Depends on: E3 (linting in CI).


C7 — Persistence plan: JSON today, but v0 spec says SQLite/Postgres

  • Status: Open
  • Impact: H | Complexity: H | Time: 2–4 W
  • Files: all *_store.py modules; new server/db/ package

Finding. MVP v0 spec says "SQLite for pilot; Postgres for multi-user scaling". Today's reality is raw JSON files — worse than SQLite on both ergonomics (no query) and reliability (see B1). Before seat-#2 of any team pilot, this needs to move.
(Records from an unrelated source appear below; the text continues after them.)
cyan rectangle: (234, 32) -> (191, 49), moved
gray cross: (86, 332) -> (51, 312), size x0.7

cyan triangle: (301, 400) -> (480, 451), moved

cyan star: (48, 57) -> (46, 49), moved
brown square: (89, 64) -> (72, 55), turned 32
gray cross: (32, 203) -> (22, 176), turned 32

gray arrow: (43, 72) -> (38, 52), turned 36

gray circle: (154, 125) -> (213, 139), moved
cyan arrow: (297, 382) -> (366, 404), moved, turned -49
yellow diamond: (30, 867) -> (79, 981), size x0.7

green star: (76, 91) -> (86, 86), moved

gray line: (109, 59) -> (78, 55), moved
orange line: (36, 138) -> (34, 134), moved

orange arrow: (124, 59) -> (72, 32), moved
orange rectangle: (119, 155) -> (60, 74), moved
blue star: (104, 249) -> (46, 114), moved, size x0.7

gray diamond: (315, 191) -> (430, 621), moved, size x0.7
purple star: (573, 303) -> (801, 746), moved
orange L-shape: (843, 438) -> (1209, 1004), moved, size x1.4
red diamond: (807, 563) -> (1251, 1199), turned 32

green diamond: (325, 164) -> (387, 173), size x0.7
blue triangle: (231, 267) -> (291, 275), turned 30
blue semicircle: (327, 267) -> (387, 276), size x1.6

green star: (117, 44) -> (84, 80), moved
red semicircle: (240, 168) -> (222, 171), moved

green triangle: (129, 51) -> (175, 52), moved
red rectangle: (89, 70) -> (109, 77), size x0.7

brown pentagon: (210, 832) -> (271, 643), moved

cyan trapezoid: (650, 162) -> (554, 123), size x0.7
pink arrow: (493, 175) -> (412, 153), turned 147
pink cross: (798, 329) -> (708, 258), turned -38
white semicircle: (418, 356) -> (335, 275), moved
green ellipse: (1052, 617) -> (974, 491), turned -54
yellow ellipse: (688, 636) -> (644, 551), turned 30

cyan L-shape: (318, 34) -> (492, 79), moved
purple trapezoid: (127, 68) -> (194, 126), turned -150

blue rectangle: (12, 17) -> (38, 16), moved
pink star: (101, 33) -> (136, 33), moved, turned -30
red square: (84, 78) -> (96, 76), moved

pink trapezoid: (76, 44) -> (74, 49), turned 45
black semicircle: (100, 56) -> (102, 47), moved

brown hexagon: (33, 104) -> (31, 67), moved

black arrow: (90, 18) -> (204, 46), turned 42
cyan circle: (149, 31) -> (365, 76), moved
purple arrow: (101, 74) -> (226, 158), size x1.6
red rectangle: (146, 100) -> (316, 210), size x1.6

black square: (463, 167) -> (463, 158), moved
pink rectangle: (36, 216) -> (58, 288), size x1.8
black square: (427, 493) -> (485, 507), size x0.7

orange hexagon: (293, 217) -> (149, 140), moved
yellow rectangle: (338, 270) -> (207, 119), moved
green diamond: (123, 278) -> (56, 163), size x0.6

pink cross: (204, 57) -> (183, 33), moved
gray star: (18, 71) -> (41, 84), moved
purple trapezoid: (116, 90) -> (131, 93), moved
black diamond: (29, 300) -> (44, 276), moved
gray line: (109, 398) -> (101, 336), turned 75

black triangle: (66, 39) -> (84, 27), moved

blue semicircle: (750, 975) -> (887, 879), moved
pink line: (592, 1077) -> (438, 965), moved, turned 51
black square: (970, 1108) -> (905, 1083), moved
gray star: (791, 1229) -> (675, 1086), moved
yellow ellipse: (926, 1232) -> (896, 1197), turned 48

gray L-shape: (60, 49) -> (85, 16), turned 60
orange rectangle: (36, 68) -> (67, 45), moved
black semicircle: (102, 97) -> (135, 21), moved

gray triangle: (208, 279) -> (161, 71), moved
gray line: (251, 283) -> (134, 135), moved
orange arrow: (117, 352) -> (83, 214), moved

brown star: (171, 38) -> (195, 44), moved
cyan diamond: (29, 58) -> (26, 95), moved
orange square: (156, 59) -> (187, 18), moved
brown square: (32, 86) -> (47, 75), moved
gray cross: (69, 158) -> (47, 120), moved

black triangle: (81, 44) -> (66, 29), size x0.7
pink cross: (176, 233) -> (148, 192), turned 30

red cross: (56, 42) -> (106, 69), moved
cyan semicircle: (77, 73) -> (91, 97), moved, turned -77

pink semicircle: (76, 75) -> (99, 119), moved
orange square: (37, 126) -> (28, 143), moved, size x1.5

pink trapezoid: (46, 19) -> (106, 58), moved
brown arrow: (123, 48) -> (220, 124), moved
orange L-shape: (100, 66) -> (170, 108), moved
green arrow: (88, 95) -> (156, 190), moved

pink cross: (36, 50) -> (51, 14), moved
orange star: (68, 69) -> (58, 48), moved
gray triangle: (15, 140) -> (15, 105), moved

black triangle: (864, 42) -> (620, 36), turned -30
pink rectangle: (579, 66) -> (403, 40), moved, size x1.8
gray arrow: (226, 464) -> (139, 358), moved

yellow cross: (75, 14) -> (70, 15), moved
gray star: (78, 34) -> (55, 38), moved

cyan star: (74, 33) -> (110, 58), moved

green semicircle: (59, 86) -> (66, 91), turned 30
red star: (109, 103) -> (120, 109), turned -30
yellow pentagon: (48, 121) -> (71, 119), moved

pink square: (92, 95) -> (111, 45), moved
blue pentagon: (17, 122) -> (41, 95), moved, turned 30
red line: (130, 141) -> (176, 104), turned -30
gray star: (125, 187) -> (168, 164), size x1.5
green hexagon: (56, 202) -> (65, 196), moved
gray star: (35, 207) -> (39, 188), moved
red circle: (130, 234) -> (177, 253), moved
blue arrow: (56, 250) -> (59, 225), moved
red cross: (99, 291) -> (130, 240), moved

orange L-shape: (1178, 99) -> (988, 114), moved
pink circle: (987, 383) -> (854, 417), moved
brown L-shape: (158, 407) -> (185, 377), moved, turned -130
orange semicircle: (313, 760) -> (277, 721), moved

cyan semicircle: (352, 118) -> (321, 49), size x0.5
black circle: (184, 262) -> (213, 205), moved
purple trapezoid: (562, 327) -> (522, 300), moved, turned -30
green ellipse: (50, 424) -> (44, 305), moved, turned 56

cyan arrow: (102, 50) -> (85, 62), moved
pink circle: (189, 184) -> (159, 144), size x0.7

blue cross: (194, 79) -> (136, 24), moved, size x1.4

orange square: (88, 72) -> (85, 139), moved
Action for Codex (phased). 1. Phase 1 — introduce SQLModel or SQLAlchemy 2.0 with SQLite locally, Postgres in prod. 2. Define entity models matching the MVP v0 data model: Artifact, Snapshot, EvidencePointer, ReviewSession, Finding, Issue, Comment, ActivityLog. 3. Keep the existing store classes as the API surface; swap the implementation from JSON to DB. 4. Add an Alembic migration setup; one-way migration script from existing JSON folders. 5. Phase 2 — new pilot deployments use Postgres; legacy JSON files read-only until migrated.

Acceptance criteria. - All store unit tests pass against both SQLite and Postgres (parametrized fixtures). - A migration script is idempotent on the existing models/ folder. - Rollback plan documented in docs/contracts/persistence.md.

Depends on: B1 (locking remains relevant during transition), F1 (activity log schema).